Shoujo (girls') manga, on the other hand, is usually about relationships, nine times out of ten focusing on a romantic one. Shoujo has its fair share of superhero stories--take Sailor Moon, for example, and all the "magical girl" (yes, that's the name of a genre) manga like it--but shoujo features many titles about nothing special at all: just a girl, and the boy she's in love with, and their romantic hijinks. Shoujo is usually less about the goal and more about the "getting there," so, while a shounen manga may have a very desirable ambition and a very specific route the characters must follow to succeed, shoujo titles usually stay away from that formula and focus more on the varying things that happen to the lead throughout her life. It's not uncommon for a shoujo heroine to never reach or even stick to her initial goal, because she'll often find something more important (like the boy next door rather than that hod-rod upperclassman) along the way.

What's usually very clear from the get-go is that shounen manga and shoujo manga portray relationships very differently. In shounen, the lead is usually very ambitious but very, very loyal.
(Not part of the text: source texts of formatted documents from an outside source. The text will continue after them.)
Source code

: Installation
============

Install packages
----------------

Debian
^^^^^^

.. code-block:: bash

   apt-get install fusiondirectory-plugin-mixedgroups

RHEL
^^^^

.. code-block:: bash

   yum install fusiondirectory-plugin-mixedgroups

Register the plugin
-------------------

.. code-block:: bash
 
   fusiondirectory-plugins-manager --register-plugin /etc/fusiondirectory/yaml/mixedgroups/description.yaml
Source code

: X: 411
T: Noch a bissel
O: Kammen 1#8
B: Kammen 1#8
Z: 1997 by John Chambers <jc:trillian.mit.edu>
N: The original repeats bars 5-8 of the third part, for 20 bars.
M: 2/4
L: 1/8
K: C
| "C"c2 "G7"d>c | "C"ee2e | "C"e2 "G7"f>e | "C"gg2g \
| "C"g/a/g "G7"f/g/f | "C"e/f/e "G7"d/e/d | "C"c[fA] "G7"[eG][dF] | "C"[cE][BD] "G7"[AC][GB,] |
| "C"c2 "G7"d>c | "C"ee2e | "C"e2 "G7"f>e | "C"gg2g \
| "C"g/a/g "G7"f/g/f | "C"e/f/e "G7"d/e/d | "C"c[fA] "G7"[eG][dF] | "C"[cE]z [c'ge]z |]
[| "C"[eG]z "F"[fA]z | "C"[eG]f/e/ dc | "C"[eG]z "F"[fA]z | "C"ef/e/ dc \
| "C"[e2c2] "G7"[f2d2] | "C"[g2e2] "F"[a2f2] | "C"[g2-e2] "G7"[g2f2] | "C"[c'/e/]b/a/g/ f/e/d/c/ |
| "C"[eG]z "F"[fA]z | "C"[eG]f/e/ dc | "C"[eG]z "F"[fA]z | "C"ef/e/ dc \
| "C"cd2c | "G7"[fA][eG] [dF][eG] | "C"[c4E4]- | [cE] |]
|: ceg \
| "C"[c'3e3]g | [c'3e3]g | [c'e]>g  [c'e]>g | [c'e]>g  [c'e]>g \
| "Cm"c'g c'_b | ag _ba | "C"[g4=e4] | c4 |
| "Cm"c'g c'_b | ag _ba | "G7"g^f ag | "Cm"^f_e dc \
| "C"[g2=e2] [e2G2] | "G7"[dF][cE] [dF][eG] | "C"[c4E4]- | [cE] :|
He almost never goes at anything solo--he may be at the top in the end, but he'll never get there without his best friend/group of friends helping him, and he'd never turn his back on a single one of them (not even on the jerk or the hothead or the coward, because every group has at least one). Shoujo is usually more individualistic, where things centralize more on the lead's personal development and that of her mate. This doesn't mean shoujo doesn't feature long casts--on the contrary, shoujo is infamous for having gorgeous male exchange students or troublesome female classmates pop up and stir things up a bit--but bonds outside of the main two or three people are usually less solid, and a shoujo lead is perfectly able to live her own life with her man and leave her friends to their own devices (or, frankly, out of the story). Shounen manga is usually much more hesitant to let cast members go.

To speak of aesthetics, art also differs. Shounen manga usually gives its male characters ridiculously spiky hair, its girls big eyes and chests, and is very cavalier about nudity. Shoujo usually features even bigger eyes, protective bishounen (pretty boys), and its nudity, although perhaps less gratuitous, is more sensual and/or sexual. Shounen art styles are usually solid and very black-and-white and follow a very easy-to-follow panel layout, but shoujo is often more artistic and less exact, whimsical (imagine girls standing in the wind with long flowing hair), features more screen toning (shading) and has variety within its panel layouts--this is reflective of story content, considering shounen needs you to follow fights or games but shoujo has to portray a lot of thinking and "feeling" scenes. Shoujo color art is usually superior, with breathtaking color palettes and artistic styling as opposed to shounen's simple "colored-in covers" feel of most of its color work.

 

Please keep in mind, these are generalizations. There are huge variations within all genres of manga considering the endless number of titles being published each month, and stereotyping manga is like stereotyping people--you can't, because each individual is unique (let's not forget that manga is made by people). I think these generalizations are reasonably fair to make, though, considering they're based on years of experience I've had in the industry and considering that after you've read a million ninja titles or seen a thousand girls fall for the boy who sits in front of her in homeroom, you start to notice trends.

Now, if you'll excuse me. I have some Prince of Tennis to read.